A new rendering showing what the expanded Vertical Harvest would look like if approved. Contributed / Westbrook Planning Department

Developers of the Vertical Harvest project want to add another 6,000-7,000 square feet of retail space and 10 more apartments, for a total of 60, to the building they plan for downtown Westbrook.

The City Council received an update on the Vertical Harvest expansion plans Monday along with other updates on ongoing projects throughout the city, including repairs to the Cornelia Warren outdoor pool, which have hit a roadblock.

Work is expect to begin in late summer or early fall on the $60 million Vertical Harvest building at Mechanic and Main streets, but the city Planning Board must review the plan again and approve the requested expansion.

Saunders said at the same time developers TDB LLC and Vertical Harvest are looking to expand the project: They are looking to “reduce their footprint,” so the building takes up less space and allow for additional sidewalks by the parking area.

The four-story project will include a city-owned free parking garage, a “vertical harvest” indoor farm that will employ upwards of 55 people, first floor retail space, and if approved, 60 apartments on the top of the structure.

“The agreements are being finalized between the parties, but first the farm will open, then the retail and parking, with the residential last,” Saunders said.

Saunders has previously said the project may take upwards of two years to finish.

The city will pay $15 million for the parking garage through an agreement using tax revenue from the project, City Economic Development Director Dan Stevenson said, meaning there will be no direct impact on taxpayers. Developers will take on $40 million of the cost and pay for maintenance of the garage, which will continue to be a municipal lot.

Boat launch

The $250,000 boat launch project off Lincoln Street is on track and would should start once funding officially comes in.

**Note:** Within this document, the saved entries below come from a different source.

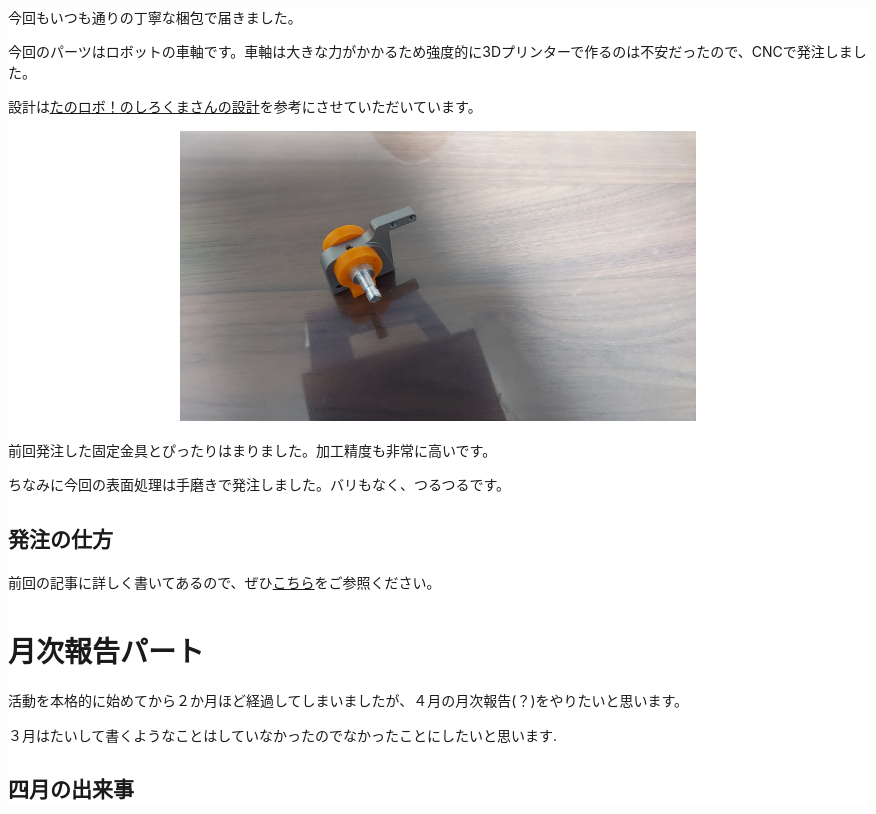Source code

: 今回もいつも通りの丁寧な梱包で届きました。

今回のパーツはロボットの車軸です。車軸は大きな力がかかるため強度的に3Dプリンターで作るのは不安だったので、CNCで発注しました。

設計は[たのロボ！のしろくまさんの設計](https://blog.shirokuma89.dev/20240328/)を参考にさせていただいています。

<div align="center">
<img src="../../img/2024/0503/20240503_160510.jpg" width="60%">
</div>

前回発注した固定金具とぴったりはまりました。加工精度も非常に高いです。

ちなみに今回の表面処理は手磨きで発注しました。バリもなく、つるつるです。



## 発注の仕方

前回の記事に詳しく書いてあるので、ぜひ[こちら](https://tuton-rcj.github.io/20240419/)をご参照ください。


# 月次報告パート

活動を本格的に始めてから２か月ほど経過してしまいましたが、４月の月次報告(？)をやりたいと思います。  

３月はたいして書くようなことはしていなかったのでなかったことにしたいと思います.

## 四月の出来事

Plans call for a new launch, erosion control, parking lot upgrades, lighting and the removal of invasive species through the use of goats.

“We have invasive species like Japanese knotweed and one of the best ways to get rid of them is to have goats come and graze,” Saunders said. “They chew them and pull the roots out, and we have a replanting plan to secure the river bank. If you put pesticide or anything like that next to the river, you run the risk of putting that into the water so that is why we are using goats.”  

The project will come back before the council for final approval of contracts. Half should be funded by block grants, with the other half on the city.

Warren pool 

An update on the Cornelia Warren swimming pool and recreation area was not so promising, as repairs to the pool have been estimated at $1.6 million to $1.8 million, three times $600,000 budgeted to fix the pool and upgrade the park.

Built on a hillside, “the pool has been subject to some shifting, settling, leaking, erosion, and has proven to be more problematic than what we envisioned,” City Administrator Jerre Bryant said.

The City Council will look at options at a future meeting, including moving forward with repairs to the rest of the park while they work on finding more affordable options for the pool.

The city had previously proposed installing a splash pad over a pool because of pool costs, but overwhelming support for the pool from residents dashed that idea.

The Cornelia Warren outdoor recreation area so far has $300,000 from local funds as well as another $300,000 grant from the Land and Water Conservation Fund.

Saunders said the city is working with the conservation fund to secure more money for the pool, but those grants will not be announced until August.